The DIASER protocol is an application layer protocol. Initially it was designed to run on serial lines like RS-232. Later on it was put on UDP (User Datagram Protocol). The UDP protocol is an IETF protocol. Running DIASER over UDP over IP is a great fact; contrary to RS-232, it allows to query a Traffic Lights Controller from a remote 'Poste de Commande et Control', and further from any other point in the Internet; second, it allows to query the controller over the future generation of Internet Protocol namely IPv6; thirdly, it allows to query the controller from nearby like an autonomous shuttle, with lower latency communications, thus supporting higher autonomous shuttle speeds; fourthly, it is easy to secure - rely on numerous security tools for software (IPsec, VPN) widely available and enjoy trust developped by Certificate Authorities and Let's Encrypt.

IETF has its own way to specify a checksum.
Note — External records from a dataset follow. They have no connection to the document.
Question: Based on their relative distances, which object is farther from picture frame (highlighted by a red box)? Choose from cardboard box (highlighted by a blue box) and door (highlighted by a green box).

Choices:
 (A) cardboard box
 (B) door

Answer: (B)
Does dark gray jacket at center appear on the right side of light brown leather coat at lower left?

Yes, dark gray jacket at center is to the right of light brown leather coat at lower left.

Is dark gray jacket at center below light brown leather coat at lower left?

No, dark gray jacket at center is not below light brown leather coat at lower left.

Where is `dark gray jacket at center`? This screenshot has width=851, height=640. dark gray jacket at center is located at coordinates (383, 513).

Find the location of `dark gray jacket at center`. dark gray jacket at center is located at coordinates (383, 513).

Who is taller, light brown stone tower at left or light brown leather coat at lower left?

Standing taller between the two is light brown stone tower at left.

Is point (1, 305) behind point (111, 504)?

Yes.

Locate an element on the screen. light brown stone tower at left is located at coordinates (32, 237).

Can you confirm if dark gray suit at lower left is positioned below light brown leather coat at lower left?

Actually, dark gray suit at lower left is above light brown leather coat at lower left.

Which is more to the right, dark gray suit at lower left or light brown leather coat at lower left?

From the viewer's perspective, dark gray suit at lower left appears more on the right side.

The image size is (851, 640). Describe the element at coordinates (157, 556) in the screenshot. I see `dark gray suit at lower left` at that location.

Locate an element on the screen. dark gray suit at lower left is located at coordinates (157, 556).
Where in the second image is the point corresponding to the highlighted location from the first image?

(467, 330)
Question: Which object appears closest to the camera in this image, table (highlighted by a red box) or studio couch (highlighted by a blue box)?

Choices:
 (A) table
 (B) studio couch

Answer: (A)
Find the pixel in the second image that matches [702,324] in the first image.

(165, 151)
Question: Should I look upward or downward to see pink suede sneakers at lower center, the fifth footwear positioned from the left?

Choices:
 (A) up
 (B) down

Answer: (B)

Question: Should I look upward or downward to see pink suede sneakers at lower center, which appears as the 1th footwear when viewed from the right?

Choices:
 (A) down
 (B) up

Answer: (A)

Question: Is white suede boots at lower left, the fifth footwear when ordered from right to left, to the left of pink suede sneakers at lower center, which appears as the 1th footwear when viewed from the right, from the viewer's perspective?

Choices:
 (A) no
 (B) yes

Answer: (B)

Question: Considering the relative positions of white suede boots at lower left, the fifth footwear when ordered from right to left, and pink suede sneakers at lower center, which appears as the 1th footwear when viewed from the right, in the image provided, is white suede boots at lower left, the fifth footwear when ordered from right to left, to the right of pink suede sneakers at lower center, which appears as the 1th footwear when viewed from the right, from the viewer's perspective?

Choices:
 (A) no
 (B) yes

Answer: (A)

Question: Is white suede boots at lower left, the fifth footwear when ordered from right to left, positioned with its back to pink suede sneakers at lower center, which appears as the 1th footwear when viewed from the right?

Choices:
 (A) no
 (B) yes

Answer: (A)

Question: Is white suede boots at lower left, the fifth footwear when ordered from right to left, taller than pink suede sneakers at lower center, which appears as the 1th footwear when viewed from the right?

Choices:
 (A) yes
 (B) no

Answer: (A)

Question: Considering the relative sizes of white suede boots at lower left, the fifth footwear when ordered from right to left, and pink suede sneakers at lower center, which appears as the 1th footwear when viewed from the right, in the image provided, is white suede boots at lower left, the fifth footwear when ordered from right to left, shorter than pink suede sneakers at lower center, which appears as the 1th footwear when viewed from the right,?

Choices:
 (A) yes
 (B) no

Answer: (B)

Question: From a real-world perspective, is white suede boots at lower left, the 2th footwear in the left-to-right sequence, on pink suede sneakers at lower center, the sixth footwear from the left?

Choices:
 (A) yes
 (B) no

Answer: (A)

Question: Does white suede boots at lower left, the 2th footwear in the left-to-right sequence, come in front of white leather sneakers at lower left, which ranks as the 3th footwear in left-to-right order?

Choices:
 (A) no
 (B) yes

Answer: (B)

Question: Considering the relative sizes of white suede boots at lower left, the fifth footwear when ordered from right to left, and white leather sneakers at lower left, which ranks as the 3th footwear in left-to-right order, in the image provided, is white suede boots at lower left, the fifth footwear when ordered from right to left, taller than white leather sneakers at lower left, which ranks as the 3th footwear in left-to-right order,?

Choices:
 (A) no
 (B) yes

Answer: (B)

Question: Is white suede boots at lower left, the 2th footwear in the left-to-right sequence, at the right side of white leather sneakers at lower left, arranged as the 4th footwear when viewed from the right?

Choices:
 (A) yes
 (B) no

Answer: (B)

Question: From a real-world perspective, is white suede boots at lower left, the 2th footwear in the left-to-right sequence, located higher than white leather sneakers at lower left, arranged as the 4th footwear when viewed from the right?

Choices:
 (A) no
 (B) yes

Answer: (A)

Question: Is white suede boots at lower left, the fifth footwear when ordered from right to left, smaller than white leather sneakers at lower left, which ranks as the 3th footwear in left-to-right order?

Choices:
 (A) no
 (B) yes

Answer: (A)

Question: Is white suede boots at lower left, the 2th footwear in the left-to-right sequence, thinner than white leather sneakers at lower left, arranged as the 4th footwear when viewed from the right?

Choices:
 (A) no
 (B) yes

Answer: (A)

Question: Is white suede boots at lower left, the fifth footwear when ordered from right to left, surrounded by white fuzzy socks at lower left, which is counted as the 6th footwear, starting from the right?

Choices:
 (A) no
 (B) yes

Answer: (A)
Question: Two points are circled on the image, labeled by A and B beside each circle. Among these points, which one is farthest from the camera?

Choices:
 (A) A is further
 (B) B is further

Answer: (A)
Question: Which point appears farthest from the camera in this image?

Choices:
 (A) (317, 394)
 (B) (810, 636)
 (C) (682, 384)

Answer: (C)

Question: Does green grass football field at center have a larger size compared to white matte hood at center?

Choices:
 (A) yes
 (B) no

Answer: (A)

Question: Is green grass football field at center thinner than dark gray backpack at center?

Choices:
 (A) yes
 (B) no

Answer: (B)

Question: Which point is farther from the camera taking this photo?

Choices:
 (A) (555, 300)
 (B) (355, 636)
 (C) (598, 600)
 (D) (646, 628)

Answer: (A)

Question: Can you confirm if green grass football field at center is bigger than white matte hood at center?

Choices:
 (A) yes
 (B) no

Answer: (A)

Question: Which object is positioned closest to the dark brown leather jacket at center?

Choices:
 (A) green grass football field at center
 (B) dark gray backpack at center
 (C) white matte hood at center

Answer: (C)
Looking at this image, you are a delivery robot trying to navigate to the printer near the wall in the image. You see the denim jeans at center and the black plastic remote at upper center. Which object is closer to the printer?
UDP, ICMP and other IETF protocols use a unique kind of checksum, which is specified in a particular RFC. It is clear that the RFC checksum is different from the DIASER checksum, at least because it involves also a notion of complement (not just XOR).

3. Checksum

The DIASER checksum is independent of the checksum field in the UDP header preceding the DIASER payload. In a DIASER/UDP packet there are two checksums: the DIASER checksum and the UDP checksum.

The DIASER checksum is an exclusive or operation (XOR) performed sequentially on the DIASER command; the bytes are read from left to right; the STX character is not read; the ETX character is read.

A python implementation of the DIASER checksum is the following. Note the use of '^' operator for XOR and the 'for' iteration on each byte. Note that only ETX is covered by the checksum, not the STX.

#!/usr/bin/env python
# Mariama for CEA

# packet is 'Ck03G00G01G02G03G04G05G06G07G08*********|ETX'
checksum = 0
for el in packet:
    checksum ^= ord(el)
print hex(checksum)
# code snippet found on 'stack overflow' on April 25th, 2019; and
# adapted for DIASER.

Figure 1: Code snippet for DIASER Checksum

4. Security Considerations

Wrongly calculating a checksum may lead to security risks.

5. IANA Considerations

no request.

6. Contributors


7. Acknowledgements


8. Normative References

[RFC2119] Bradner, S., "Key words for use in RFCs to Indicate Requirement Levels", BCP 14, RFC 2119, DOI 10.17487/RFC2119, March 1997.

Appendix A. ChangeLog

The changes are listed in reverse chronological order, most recent changes appearing at the top of the list.